D’abord appel à la solitude. Impossible de mener un fécond discernement spirituel si nous ne prenons pas régulièrement des temps de solitude. Des moments où nous abandonnons notre personnage social, où nous ne nous définissons plus par notre métier, nos engagements, notre CV… Un temps où nous nous confrontons à la nudité de notre être. Le désert du Carême nous invite à cette solitude qui nous permettra, au sens fort de l’expression de « nous retrouver », de nous trouver à nouveau. Alors nous pourrons découvrir que cette solitude est « habitée ». Qu’en fait, nous ne sommes pas seul, mais sous le regard de la Divine Présence et que seul, ce regard de Dieu peut nous offrir notre identité véritable.
Le désert est aussi appel au silence. Impossible d’entrer en secret dialogue avec nous-même, impossible d’entendre, en nous, les murmures de l’Esprit, si nous ne plongeons par régulièrement dans le silence. Il nous faut rompre chaque jour avec le bruit du quotidien, refermer un instant la porte sur le vacarme trépidant de notre « modernité », fermer le poste, couper le wifi permanent de nos préoccupations, pour laisser Dieu nous parler à l’oreille du cœur. Car Dieu ne parle que si nous commençons par nous taire devant Lui.« Se taire, disait Madeleine Delbrêl, ce n’est pas ne rien dire, c’est mettre toutes les puissances de son âme à écouter… »

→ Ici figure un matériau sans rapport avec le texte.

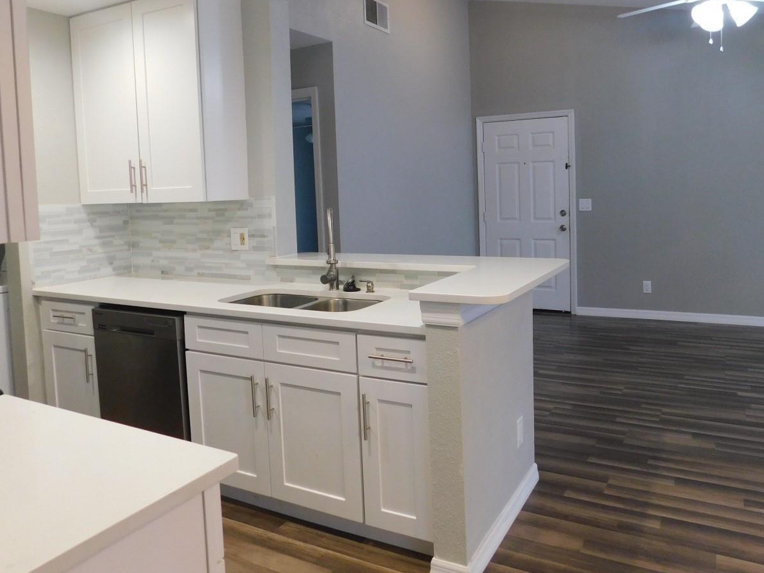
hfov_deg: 63.4
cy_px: 227
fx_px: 618
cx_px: 402
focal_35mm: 28
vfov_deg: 49.4
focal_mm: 4
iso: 220
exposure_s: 1/30
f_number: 3
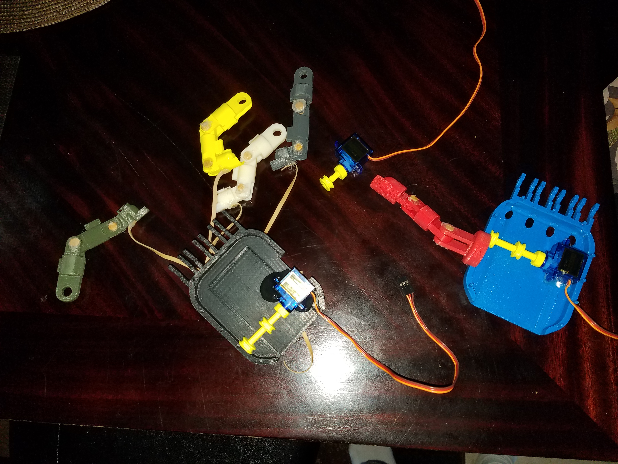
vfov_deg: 53.1
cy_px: 232
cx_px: 309
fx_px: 464
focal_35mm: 26
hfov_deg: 67.3
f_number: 1.7
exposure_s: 1/50
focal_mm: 4.2
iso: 80
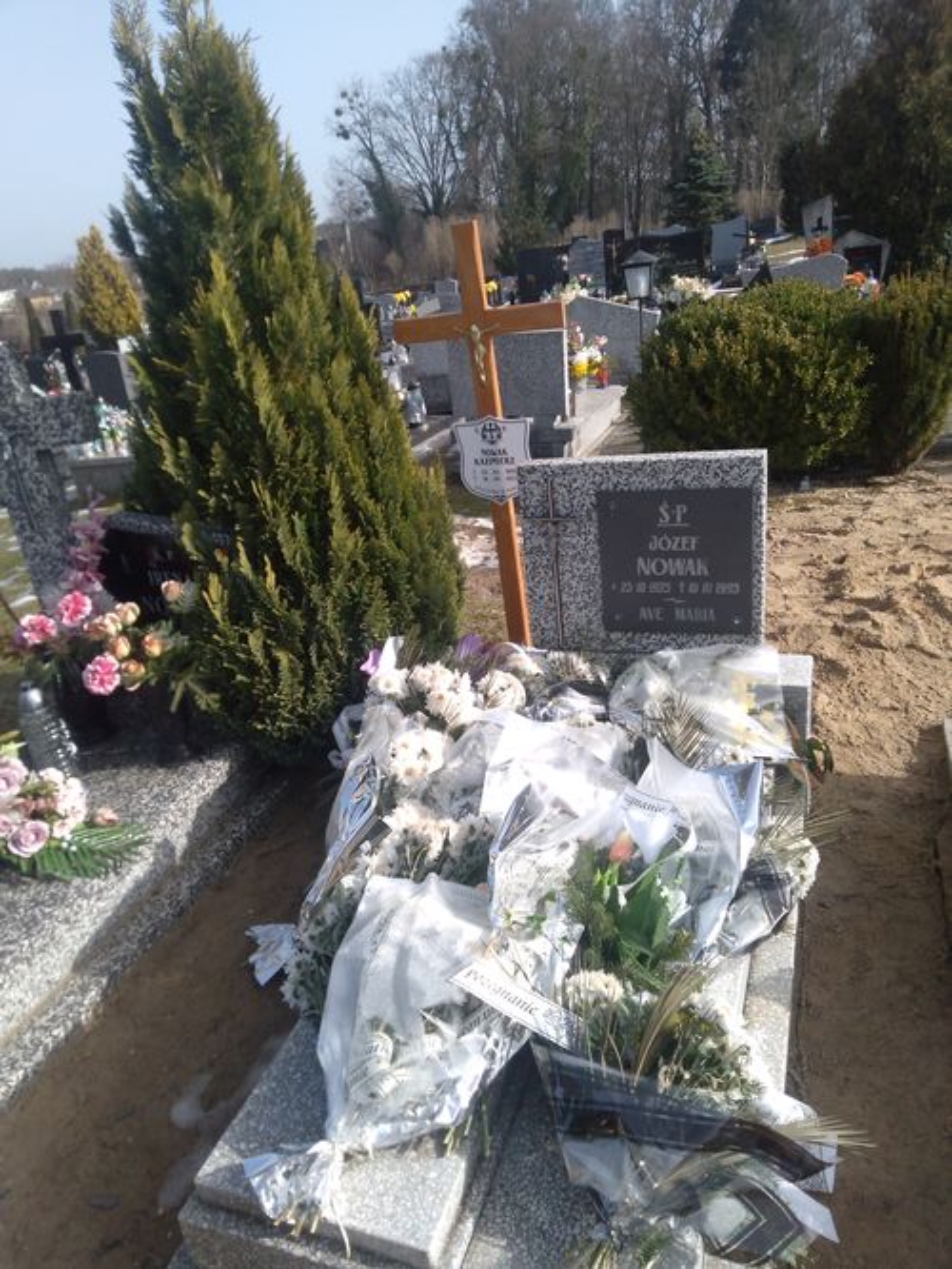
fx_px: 953
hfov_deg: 53.1
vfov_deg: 67.3
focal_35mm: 26
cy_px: 634
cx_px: 476
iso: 100
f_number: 2.2
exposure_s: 1/831
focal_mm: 3.46
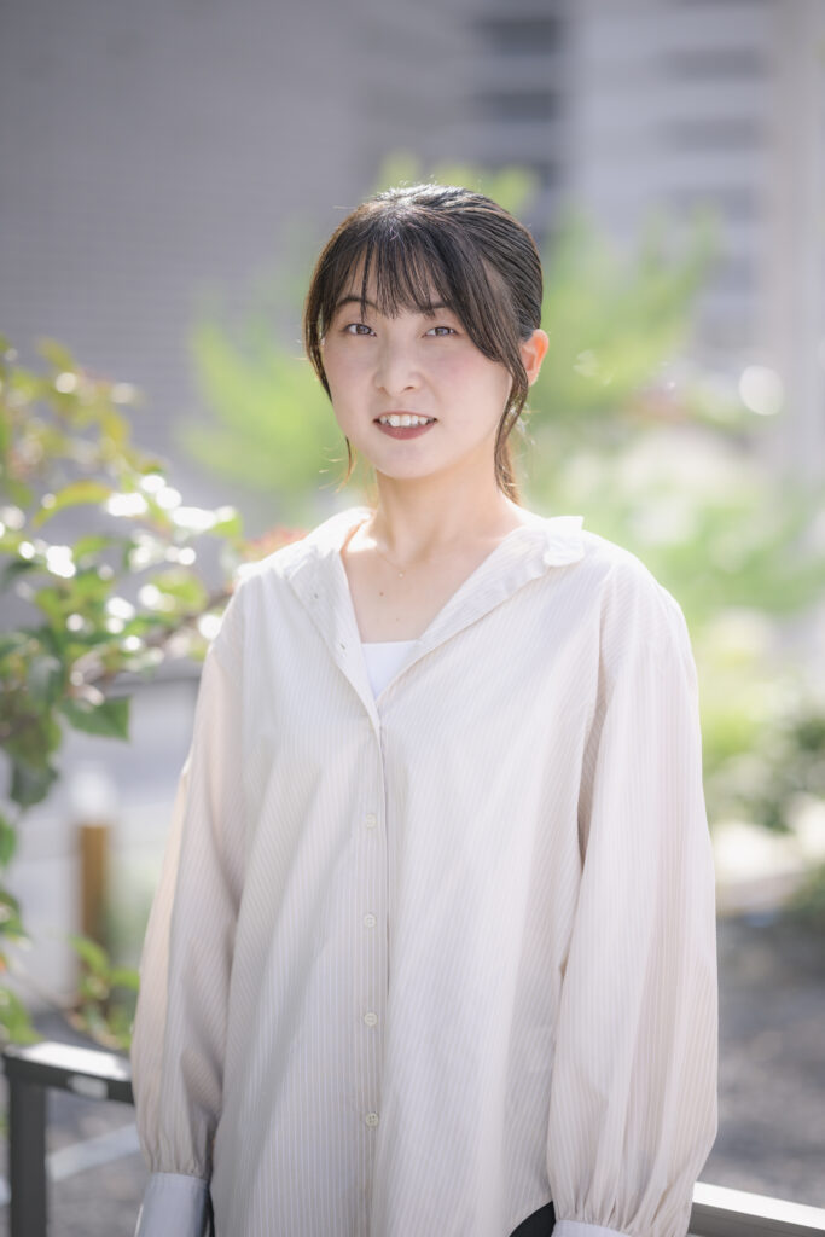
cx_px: 412
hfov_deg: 16.1
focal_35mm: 85
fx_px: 2921
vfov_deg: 23.9
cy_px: 618
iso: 250
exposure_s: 1/4000
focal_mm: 85
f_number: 1.8
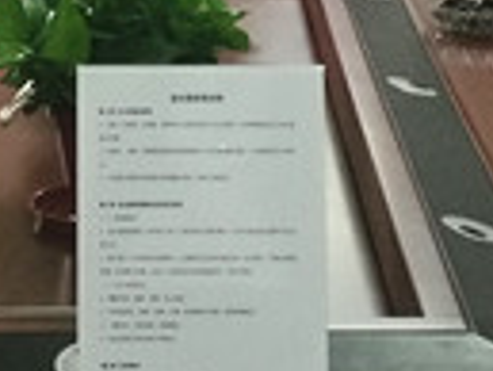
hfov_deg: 11.8
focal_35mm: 167
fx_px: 2381
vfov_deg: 8.5
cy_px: -302
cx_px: 126
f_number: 2
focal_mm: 4.04
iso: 125
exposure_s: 1/33.3
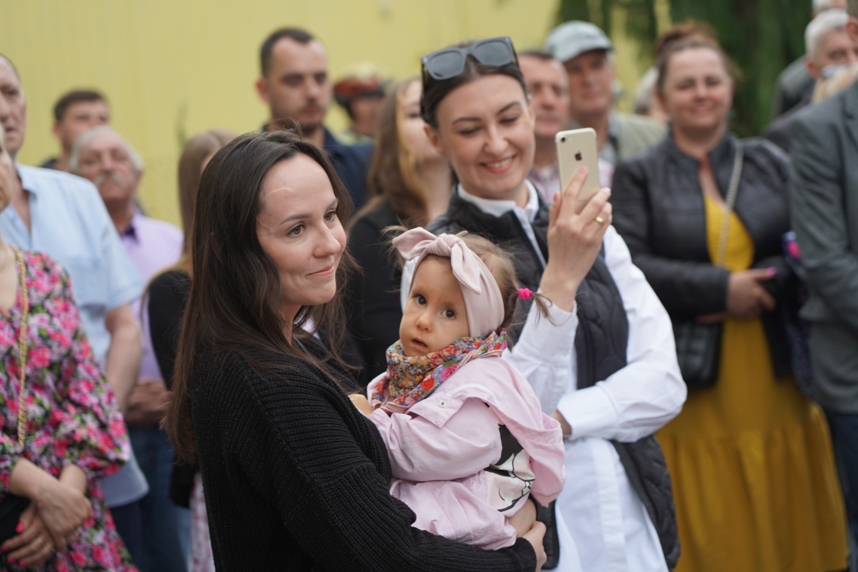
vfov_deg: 13.0
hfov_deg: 19.5
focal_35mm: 105
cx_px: 429
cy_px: 286
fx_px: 2503
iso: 250
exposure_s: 1/160
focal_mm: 105
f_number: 4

Le désert est enfin appel à la faim et à la soif.  Impossible de laisser se creuser en nous la faim de Dieu, si nous sommes sans cesse comblés et repus par cette consommation frénétique dont le Pape François dit dans son encyclique combien elle nous conduit droit dans le mur. Comme dit la chanson de Souchon : « On nous fait croire, que le bonheur c’est d’avoir, de l’avoir plein nos armoires, dérisions de nous, dérisoires… » Oui, frères et sœurs, le désert du Carême est aussi appel à la dépossession, à la sobriété bienheureuse sans laquelle ne renaîtra pas en nous la faim d’avoir faim du seul pain qui rassasie et met en route vers toutes les faims et les urgences humaines.
A l’entrée du Carême, saint Bernard ne formulait qu’un vœu à ses moines : « Retrouvez la joie du désir spirituel ».
Je vous souhaite, je nous souhaite de nous laisser envahir par cette joie !  Entrons dans ce temps du désir qu’est le désert du Carême avec comme horizon de laisser l’Esprit unifier notre cœur. Et d’y semer la miséricorde.
Laissons Dieu devenir Dieu en nous.
Alors le monde, autour de nous, se réchauffera.